● **Exercise details**:
Make an exact copy of the records, dropping all pictures.

● **Extracted entries**:
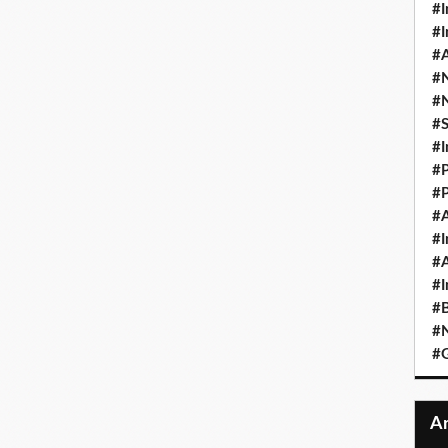
#I
#I
#A
#
#
#
#I
#P
#P
#A
#I
#A
#I
#B
#N
#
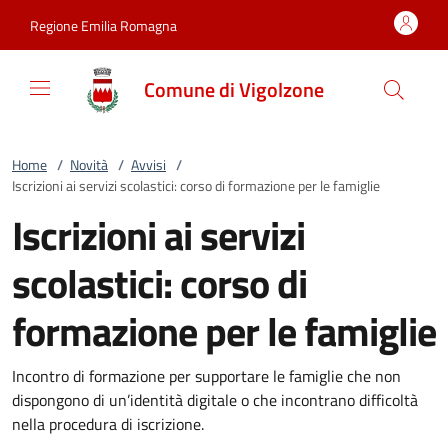
Vai al contenuto
accedi al menu
footer.enter
Regione Emilia Romagna
Comune di Vigolzone
Home
/
Novità
/
Avvisi
/
Iscrizioni ai servizi scolastici: corso di formazione per le famiglie
Iscrizioni ai servizi
scolastici: corso di
formazione per le famiglie
Incontro di formazione per supportare le famiglie che non
dispongono di un’identità digitale o che incontrano difficoltà
nella procedura di iscrizione.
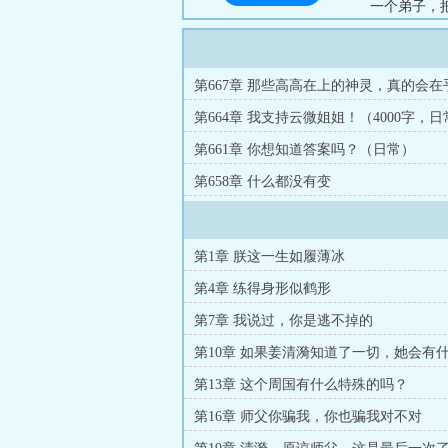
一个弟子，
我以为走到
地凝视着我。
第667章 那些高高在上的神灵，真的会在
第664章 我支持云微姐姐！（4000字，日
第661章 你想知道答案吗？（日常）
第658章 什么都没有变
第1章 朕这一生如履薄冰
第4章 练得身形似鹤形
第7章 我说过，你是逃不掉的
第10章 如果姜清漪知道了一切，她会有
呢？
第13章 这个周国有什么特殊的吗？
第16章 师父你骗我，你也骗我对不对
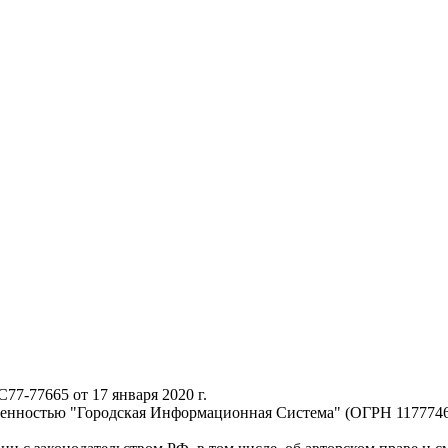
-77665 от 17 января 2020 г.
твенностью "Городская Информационная Система" (ОГРН 117774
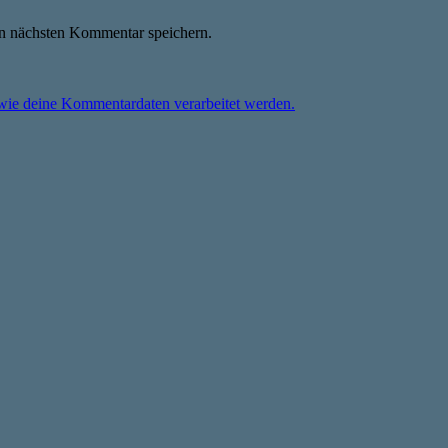
n nächsten Kommentar speichern.
 wie deine Kommentardaten verarbeitet werden.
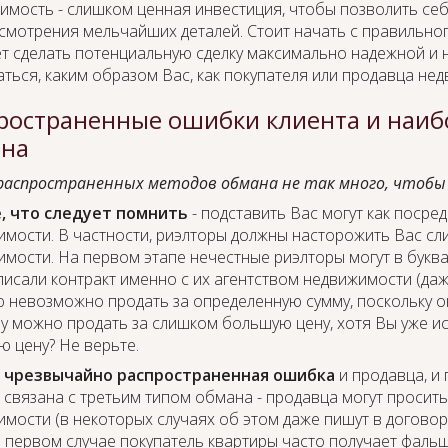
мость - слишком ценная инвестиция, чтобы позволить себе
смотрения мельчайших деталей. Стоит начать с правильно
 сделать потенциальную сделку максимально надежной и н
ться, каким образом Вас, как покупателя или продавца нед
ространенные ошибки клиента и наи
на
распространенных методов обмана не так много, чтобы н
, что следует помнить
- подставить Вас могут как посред
имости. В частности, риэлторы должны насторожить Вас с
мости. На первом этапе нечестные риэлторы могут в букв
исали контракт именно с их агентством недвижимости (да
 невозможно продать за определенную сумму, поскольку он
у можно продать за слишком большую цену, хотя Вы уже и
 цену? Не верьте.
 чрезвычайно распространенная ошибка
и продавца, и 
связана с третьим типом обмана - продавца могут просит
мости (в некоторых случаях об этом даже пишут в договор
 В первом случае покупатель квартиры часто получает фаль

● **Completed task**:
#I
#I
#A
#
#
#
#I
#P
#P
#A
#I
#A
#I
#B
#N
#
Vai al contenuto
accedi al menu
footer.enter
Regione Emilia Romagna
Comune di Vigolzone
Home
/
Novità
/
Avvisi
/
Iscrizioni ai servizi scolastici: corso di formazione per le famiglie
Iscrizioni ai servizi
scolastici: corso di
formazione per le famiglie
Incontro di formazione per supportare le famiglie che non
dispongono di un’identità digitale o che incontrano difficoltà
nella procedura di iscrizione.
一个弟子，
我以为走到
地凝视着我。
第667章 那些高高在上的神灵，真的会在
第664章 我支持云微姐姐！（4000字，日
第661章 你想知道答案吗？（日常）
第658章 什么都没有变
第1章 朕这一生如履薄冰
第4章 练得身形似鹤形
第7章 我说过，你是逃不掉的
第10章 如果姜清漪知道了一切，她会有
呢？
第13章 这个周国有什么特殊的吗？
第16章 师父你骗我，你也骗我对不对
-77665 от 17 января 2020 г.
твенностью "Городская Информационная Система" (ОГРН 117774
n nächsten Kommentar speichern.
 wie deine Kommentardaten verarbeitet werden.
мость - слишком ценная инвестиция, чтобы позволить себе
смотрения мельчайших деталей. Стоит начать с правильно
 сделать потенциальную сделку максимально надежной и н
ться, каким образом Вас, как покупателя или продавца нед
ространенные ошибки клиента и наи
на
распространенных методов обмана не так много, чтобы н
, что следует помнить
- подставить Вас могут как посред
имости. В частности, риэлторы должны насторожить Вас с
мости. На первом этапе нечестные риэлторы могут в букв
исали контракт именно с их агентством недвижимости (да
 невозможно продать за определенную сумму, поскольку он
у можно продать за слишком большую цену, хотя Вы уже и
 цену? Не верьте.
 чрезвычайно распространенная ошибка
и продавца, и 
связана с третьим типом обмана - продавца могут просит
мости (в некоторых случаях об этом даже пишут в договор
 В первом случае покупатель квартиры часто получает фаль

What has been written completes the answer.